Hikaye bu ya, bir zamanlar, tüccarın birinin yüz elli devesi ve her isteğini yerine getiren kırk uşağı varmış. Bir akşam arkadaşını eve davet etmiş. Bütün gece bir türlü sakinleşemediğinden, sürekli sorunlar çıktığından, zorluklardan ve iş koşturmacalarından söz etmiş. Türkistan'daki servetini, Hindistan'daki gayri menkullerini anlatmış. Mücevherlerini göstermiş ve unvanlarından sözetmiş. "Of!" demiş, "Yakında yeni bir yolculuğum var. Bu yolculuktan döndükten sonra hakettiğim tatili yapacağım. Bunu her şeyden çok istiyorum. Çin'de çok kıymetli olduğu için İran kükürdünü Çin'e, oradan alacağım Çin vazolarını Romanya'ya götürmek istiyorum. Gemim daha sonra Roma mallarını Hindistan'a götürecek ve yükleyeceği Hindistan çeliğini Halep'e ulaştıracak. Oradan da Yemen'e ayna ve cam ihraç edip İran'a kadife getireceğim". Bu sözlerden sonra, kendisini hayretler içerisinde dinleyen arkadaşına üzgün bir sesle şunu söylemiş: "Ondan sonra hayatımı huzura ve en büyük amacım olan düşünce dünyasına ulaşmaya adayacağım."

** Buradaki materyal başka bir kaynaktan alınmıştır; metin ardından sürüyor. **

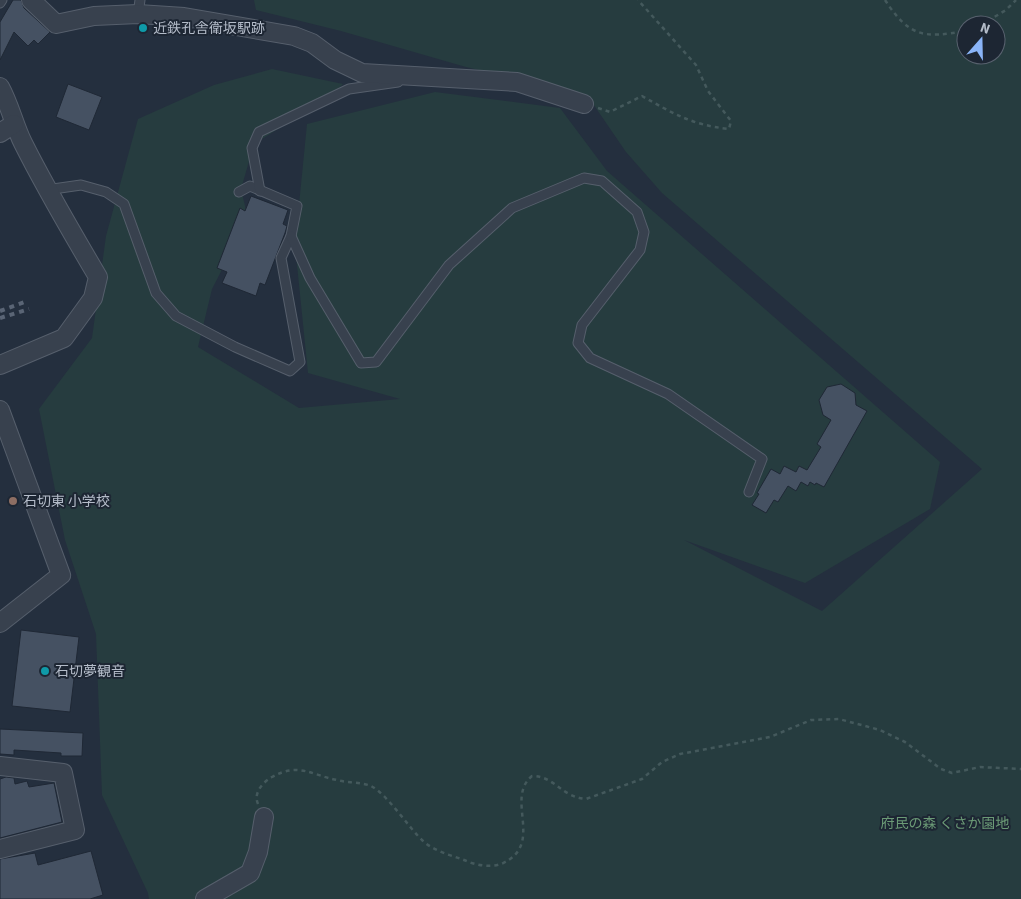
<svg xmlns="http://www.w3.org/2000/svg" width="1021" height="899" font-family="'Source Sans 3','Noto Sans JP',sans-serif">
<style>
.green{fill:#263c3f;fill-rule:evenodd}
.building{fill:#455162;stroke:#1f2835}
.lines{fill:none;stroke-linecap:round;stroke-linejoin:round}
.lane-casing{stroke:#565f6c;stroke-width:11}
.street-casing{stroke:#565f6c;stroke-width:20}
.path{stroke:#44595c;stroke-width:2.5;stroke-dasharray:4 4;stroke-linecap:butt}
.lane{stroke:#38414e;stroke-width:9}
.street{stroke:#38414e;stroke-width:18}
.rail{stroke:#5a6575;stroke-width:4;stroke-dasharray:5 5;stroke-linecap:butt}
.culture-dot{fill:#0f9aa8;stroke:#1d2633;stroke-width:2}
.education-dot{fill:#8d6e63;stroke:#1d2633;stroke-width:2}
.labels{text-anchor:middle;stroke-width:4;stroke-linejoin:round;paint-order:stroke}
.poi-label{font-size:14px;fill:#b4bcc9;stroke:#1d2633;text-anchor:start}
.park-label{font-size:14px;fill:#6b9a76;stroke:#1d2633}
</style>
<rect width="100%" height="100%" fill="#242f3e"/>
<path class="green" d="M 254,0 L 1021,0 L 1021,899 L 149,899 L 148,893 L 102,795 L 96,634 L 65,540 L 39,409 L 92,338 L 106,236 L 138,119 L 214,85 L 272,69 L 343,84 L 332,95 L 254,144 L 241,189 L 248,219 L 212,289 L 198,347 L 299,408 L 400,399 L 308,373 L 295,245 L 307,124 L 435,92 L 560,108 L 607,171 L 940,462 L 930,509 L 805,583 L 684,540 L 822,611 L 982,469 L 662,193 L 626,152 L 587,95 L 466,67 L 341,31 L 256,10 ZM 966,25 L 996,25 L 996,55 L 966,55 Z"/>
<g class="building">
<path d="M 13,0 L 21,0 L 24,8 L 50,32 L 38,44 L 34,40 L 28,46 L 14,32 L 0,60 L 0,22 Z"/>
<path d="M 68,84 L 102,97 L 89,130 L 56,117 Z"/>
<path d="M 251,196 L 288,210 L 283,224 L 287,226 L 285,233 L 265,285 L 260,283 L 256,296 L 222,283 L 227,272 L 217,268 L 240,208 L 245,211 Z"/>
<path d="M 841,384 L 855,393 L 856,405 L 867,411 L 824,487 L 816,483 L 815,485 L 810,482 L 808,486 L 801,482 L 796,491 L 788,486 L 778,502 L 774,500 L 766,513 L 752,505 L 759,494 L 757,493 L 771,469 L 780,474 L 784,466 L 796,472 L 799,466 L 807,470 L 821,447 L 817,444 L 831,420 L 823,415 L 819,400 L 827,387 Z"/>
<path d="M 21,630 L 79,637 L 70,712 L 12,706 Z"/>
<path d="M 0,729 L 83,733 L 82,756 L 61,756 L 61,753 L 14,750 L 14,755 L 0,754 Z"/>
<path d="M 6,777 L 14,778 L 15,784 L 27,781 L 29,787 L 54,783 L 62,822 L 0,838 L 0,779 Z"/>
<path d="M 91,851 L 103,895 L 90,899 L 0,899 L 0,859 L 35,853 L 38,865 Z"/>
</g>
<g class="lines">
<defs>
<g id="lane">
<path d="M 0,3 L 2,0"/>
<path d="M 138,14 L 140,0"/>
<path d="M 46,190 L 81,185 L 106,192 L 124,204 L 156,293 L 176,316 L 235,347 L 290,371 L 300,362 L 281,258 L 291,236 L 297,206 L 250,186 L 239,192"/>
<path d="M 260,191 L 252,148 L 259,132 L 349,89 L 398,82"/>
<path d="M 291,236 L 310,278 L 361,363 L 376,362 L 449,265 L 512,208 L 584,178 L 602,181 L 637,212 L 644,232 L 640,250 L 582,325 L 578,343 L 590,358 L 668,394 L 762,459 L 749,492"/>
</g>
<g id="street">
<path d="M 31,0 L 56,24 L 94,16 L 138,14 L 184,17 L 294,36 L 312,43 L 335,60 L 362,73 L 517,82 L 584,104"/>
<path d="M 0,87 C 10,105 14,125 23,143 C 46,189 72,233 98,277 L 93,298 L 64,338 L 0,365"/>
<path d="M 0,133 L 14,124"/>
<path d="M 0,410 L 61,575 L 0,623"/>
<path d="M 0,766 L 63,773 L 75,830 L 0,849"/>
<path d="M 205,899 L 250,873 L 258,852 L 264,817"/>
</g>
</defs>
<use href="#lane" class="lane-casing"/>
<use href="#street" class="street-casing"/>
<g class="path">
<path d="M 885,0 C 910,38 924,38 966,31"/>
<path d="M 981,25 L 1006,10 L 1016,0"/>
<path d="M 598,108 L 610,112 L 642,96 C 674,114 692,125 729,129 L 731,121 L 708,91 L 696,65 L 638,0"/>
<path d="M 258,804 C 253,793 263,782 272,777 C 299,762 311,775 337,780 C 348,783 361,782 371,786 C 388,795 408,827 423,841 C 434,851 450,855 464,860 C 475,865 490,868 501,864 C 546,845 504,799 532,776 C 555,776 561,797 586,799 L 642,779 L 662,762 L 680,754 L 770,737 L 811,720 L 839,719 L 880,730 L 905,742 L 941,769 L 952,773 L 980,767 L 1021,769"/>
</g>
<use href="#lane" class="lane"/>
<use href="#street" class="street"/>
<g class="rail">
<path d="M 0,311 L 27,301"/>
<path d="M 0,318 L 29,309"/>
</g>
</g>
<g class="culture-dot">
<circle cx="143" cy="28" r="5"/>
<circle cx="45" cy="671" r="5"/>
</g>
<circle class="education-dot" cx="13" cy="501" r="5"/>
<g class="labels">
<g class="poi-label">
<text x="153" y="33">近鉄孔舎衛坂駅跡</text>
<text x="23" y="506">石切東 小学校</text>
<text x="55" y="676">石切夢観音</text>
</g>
<g class="park-label">
<text x="945" y="828">府民の森 くさか園地</text>
</g>
</g>
<g transform="translate(981 40) rotate(20)"><circle r="24" fill="#1d2633" stroke="#59626f"/>
<path d="M0-4L9 19L0 12L-9 19Z" fill="#8ab4f8"/>
<text y="-8" font-size="14" font-weight="bold" text-anchor="middle" fill="#b4bcc9">N</text>
</g>
</svg>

Bu hikayeyi niye anlattım. Adam bir yandan aşırı tempoyla, hırsla oradan oraya koşturarak çalışıyor, bir yandan da huzuru özlüyor. Ruhsal dünyasını zenginleştirmekten söz ediyor. Açık bir şekilde yapılanlarla düşünülenler arasında çelişki, tutarsızlık var. Aslında çoğunuzun yaşamında bu tür çelişkiler olmasına, bunları bilmenize rağmen, her şeyi ertelemeyi sürdürüyorsunuz. Kimi askerliğinin, kimisi okulunun bitmesini, kimi de emekli olmayı bekliyor. Herkesin beklenti noktası faklı. Oysa o günler geldiğinde de değişen bir şeyler olmuyor. Sözgelimi yıllarca kentte çalışan biri emekli olunca bir deniz kıyısına gitmeyi ya da bir köyde bağ bahçeyle uğraşmayı özlüyor. Hayalini gerçekleştirme anına geldiğinde ise o hayalin aslında hiç de cazip olmadığını anlıyor. Çünkü insanın alışageldiğinden farklı bir yaşam tarzına geçmesi hiç de kolay değil. Peki ne yapacaksınız? Ertelediğiniz her şeyi yaşadığınız bu anlara serpiştireceksiniz. Emekli olunca deniz kıyısına yerleşme hayalini, her hafta sonu bir deniz kıyısına kaçarak gerçekleştireceksiniz. Düşünce dünyanızı zenginleştirmek için beklemek yerine ruhunuza iyi gelecek kitapları okumaya, sevdiğiniz kişilerle daha çok birlikte vakit geçirmeye başlayacaksınız. Bulunduğunuz şu anın ve aldığınız her nefesin değerini bilerek, sağlığın en büyük zenginlik olduğunun farkına vararak, gereksiz şeyleri kafaya takmadan, dert etmeden, mutlu yaşamayı öğreneceksiniz. Ne diyordu Turgay Fişekçi, bir şiirinin bitiminde:
"Mutluyum,
bir saat karşında durup,
yüzüne bakabildiğime.
Hayatta tek isteğim buydu,
mutluyum seni sevdiğime."
Mutlu olmak zor değil, mutlu olduğunu fark etmek zor. Fark edin, şükredin, söyleyin: Mutluyum!